Cuando los forenses avisan que han acabado con el sujeto que murió por una bala, el cuerpo es cubierto con una tela azul y lo apartan unos metros para que otra cama de metal pueda ocupar el espacio.
Desde otra puerta llega el cadáver de un hombre con los pies verdes, casi negros.
“Viene en estado de putrefacción”, advierte Dorantes. Apenas termina la frase y la sala se cubre de olor a muerte.
Un hombre vestido de blanco toma fotografías con cartones para identificar las singularidades del nuevo cadáver.
Otro médico toma la iniciativa: con una navaja separa el cuero cabelludo del hueso y toma aire para cortar el cráneo con un serrucho; lograrlo le lleva al menos cinco minutos y un par de suspiros para tomar aire y recuperar la fuerza.
“Ya quiero salirme”, espeta uno de los visitantes. Apenas han transcurrido unos 20 minutos.
Justo a un lado de ese cuarto frío hay otros médicos. Son de la Procuraduría General de la República (PGR) y están encargados de analizar los cuerpos del caso ocurrido en San Fernando, Tamaulipas, en el 2010.
En aquel año fueron hallados 72 cadáveres —58 hombres y 14 mujeres—, que fueron enviados al Incifo. Algunos son sólo huesos en los que se busca cualquier rastro para su identificación.

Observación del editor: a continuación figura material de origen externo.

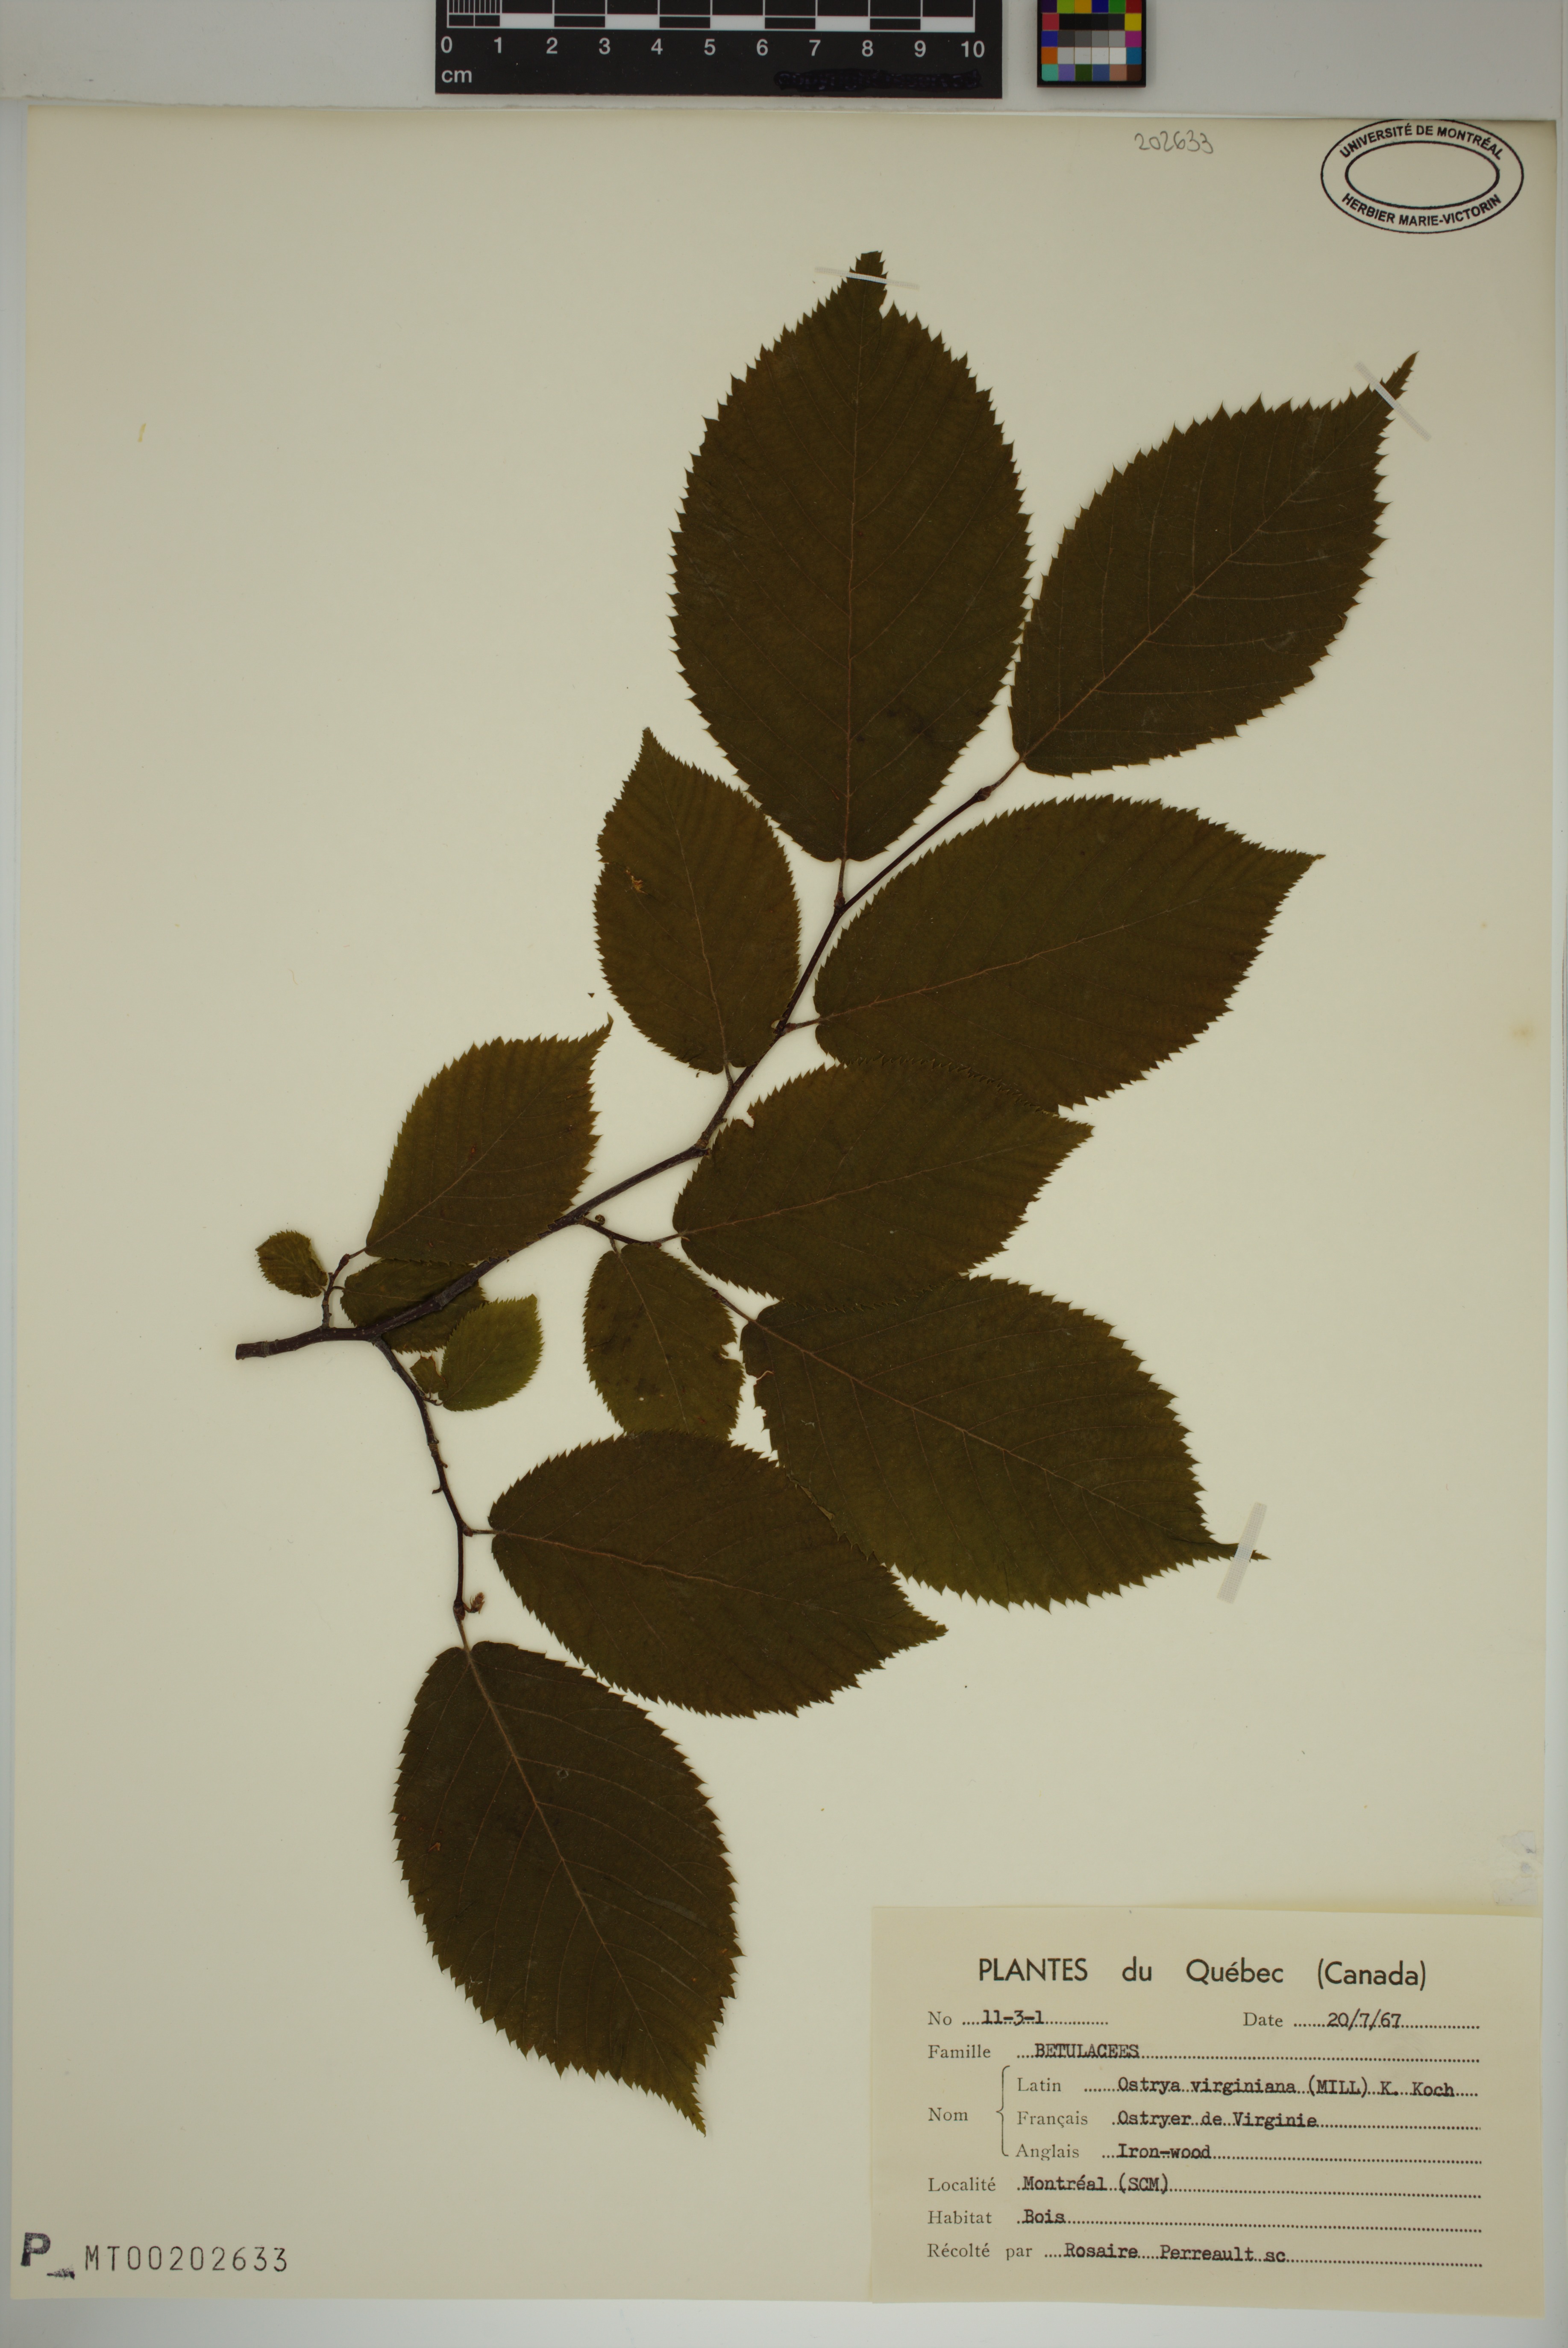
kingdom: Plantae
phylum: Tracheophyta
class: Magnoliopsida
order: Fagales
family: Betulaceae
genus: Ostrya
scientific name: Ostrya virginiana
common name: Ironwood
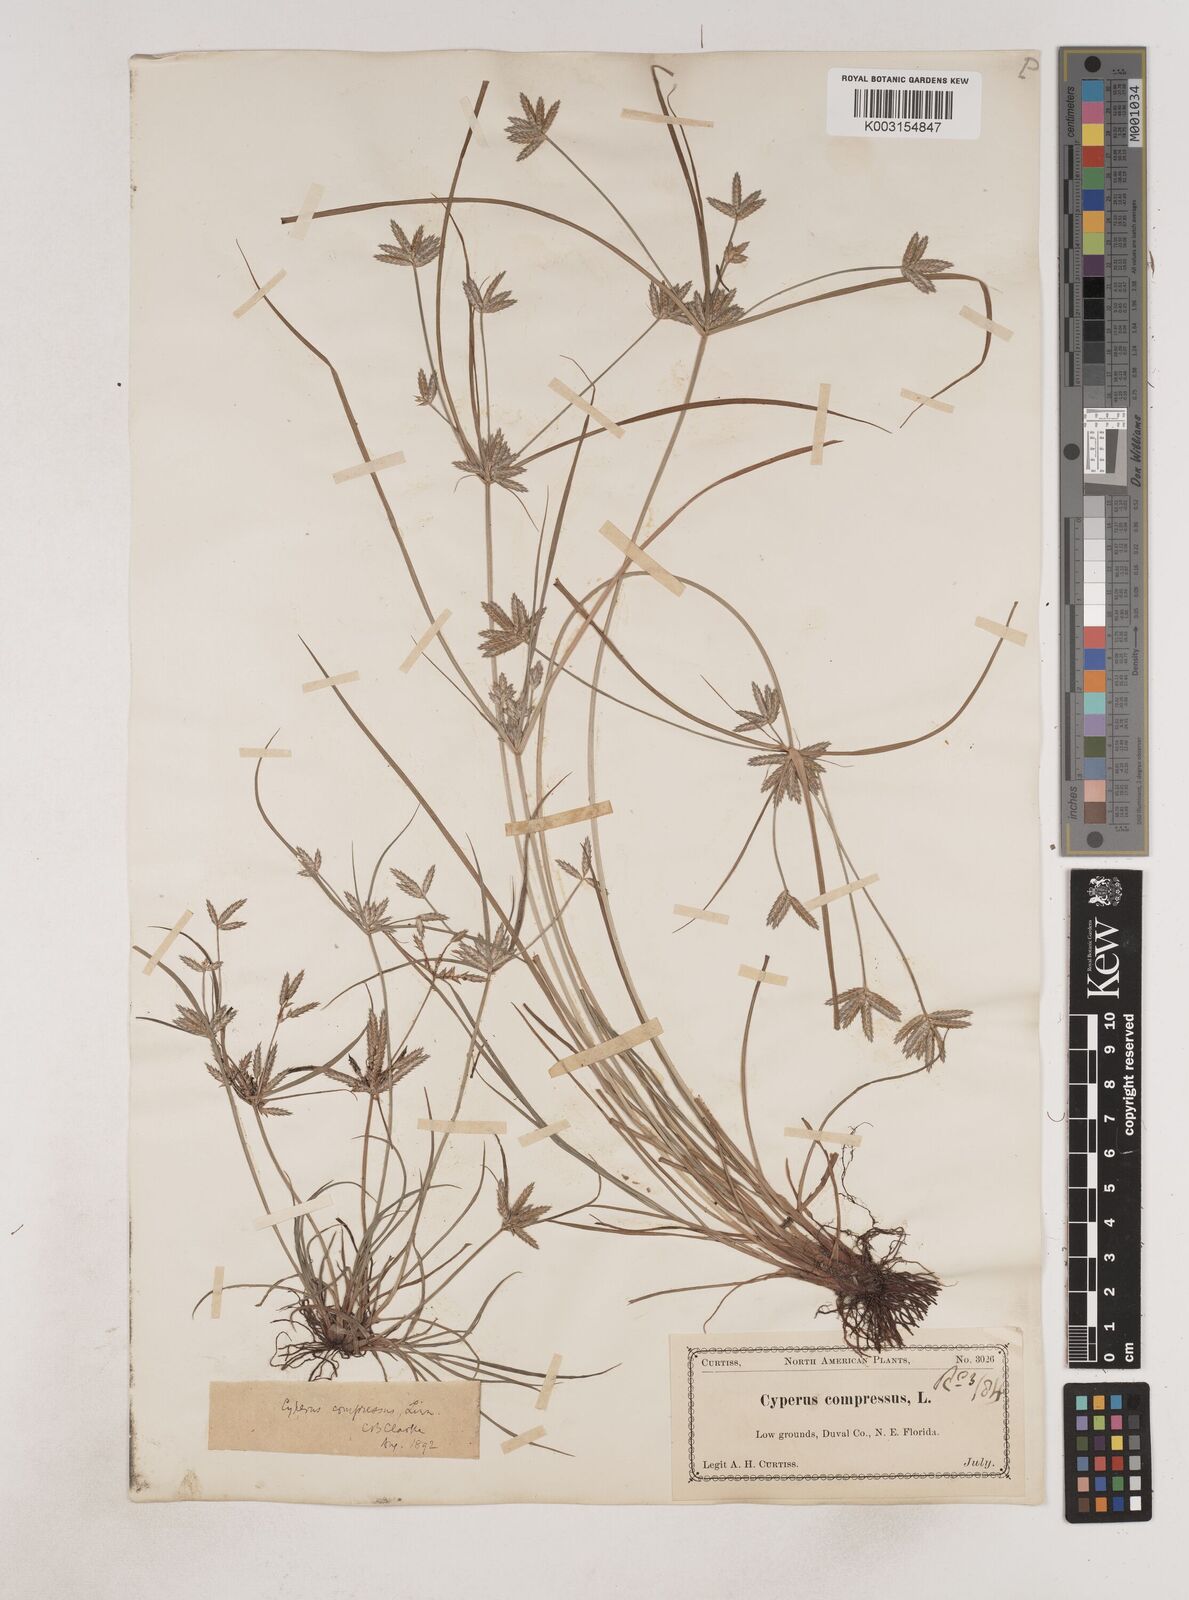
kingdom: Plantae
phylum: Tracheophyta
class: Liliopsida
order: Poales
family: Cyperaceae
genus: Cyperus
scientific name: Cyperus compressus
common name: Poorland flatsedge
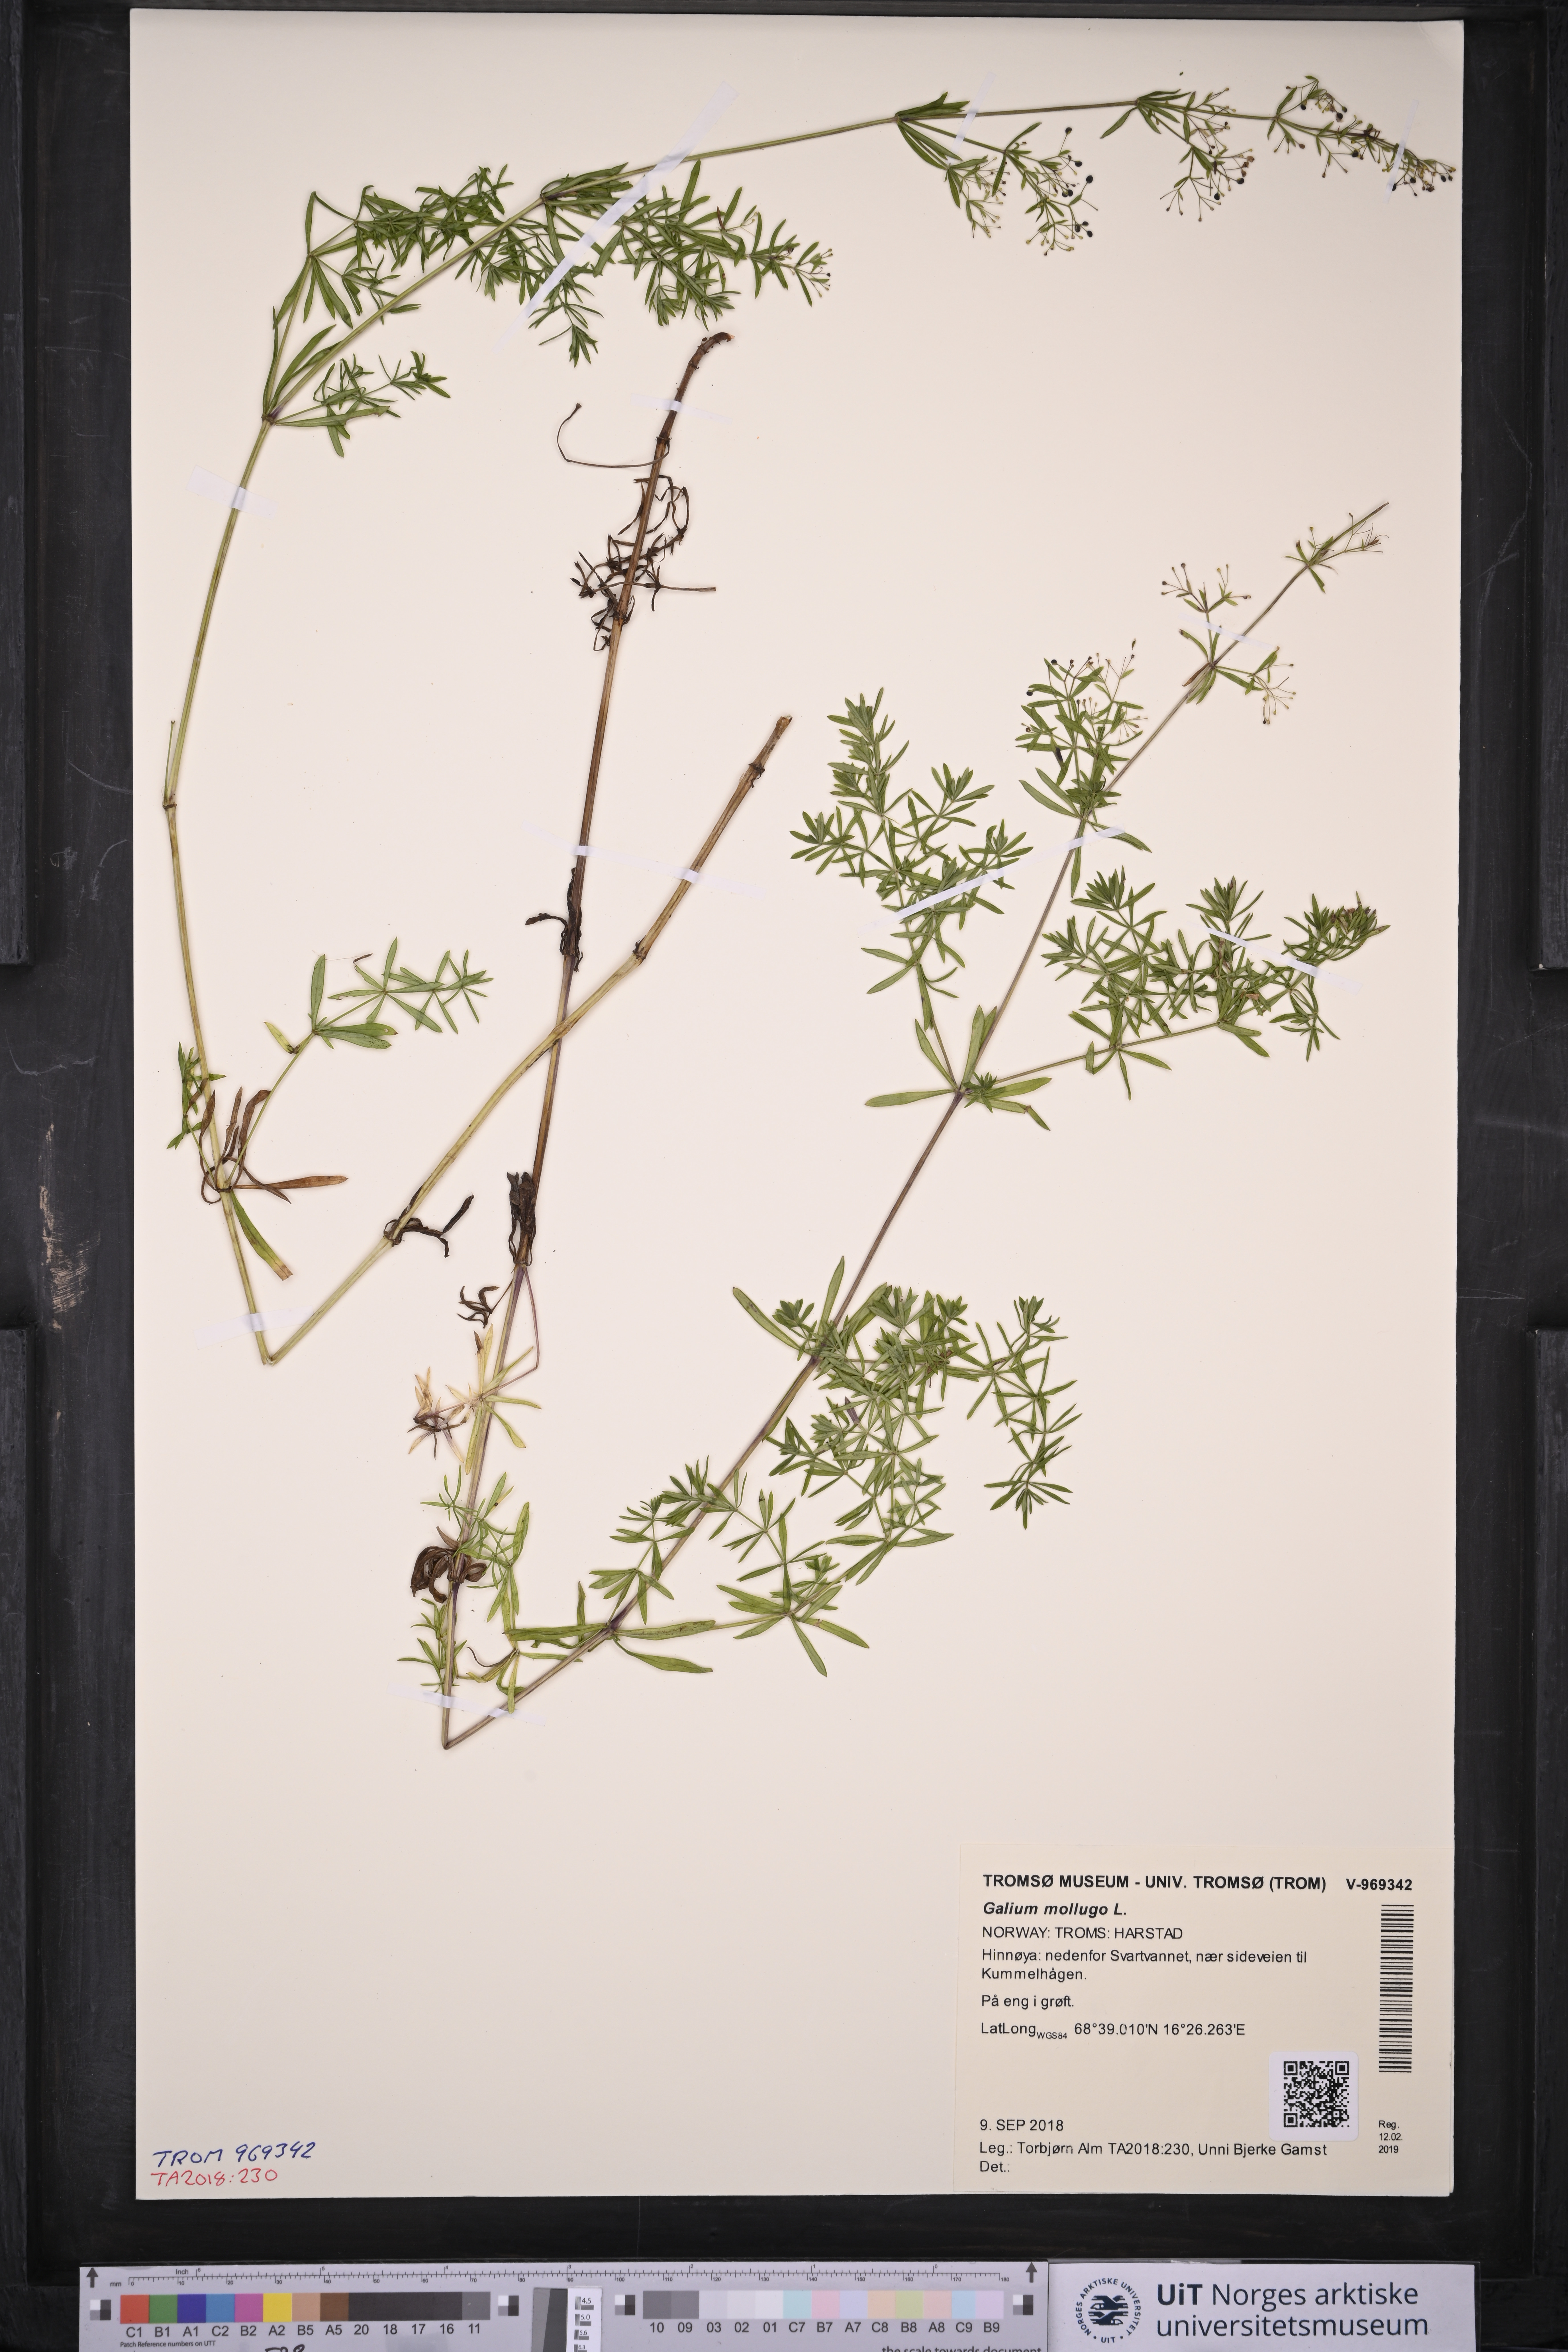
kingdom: Plantae
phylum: Tracheophyta
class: Magnoliopsida
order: Gentianales
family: Rubiaceae
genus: Galium
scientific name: Galium mollugo
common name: Hedge bedstraw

Pero la tragedia no discrimina. Al Incifo han llegado cadáveres de personas que padecieron hambre durante gran parte de su vida y, paradójicamente, de los responsables de tomar decisiones en una nación.
En el 2008, por ejemplo, llegaron a la morgue capitalina los restos de Juan Camilo Mouriño, tras un accidente aéreo.
Tres años después, llegó el cuerpo de Francisco Blake Mora, quien falleció en un choque de helicóptero.
Ambos, secretarios de Gobernación, fueron los hombres más cercanos del presidente Felipe Calderón durante su mandato.
La visita dura una hora. Le necropsia del hombre en estado de descomposición desanima a los curiosos.
“Los vemos todos los días”, suelta Dorantes. Después sonríe y se despide. El día apenas comienza.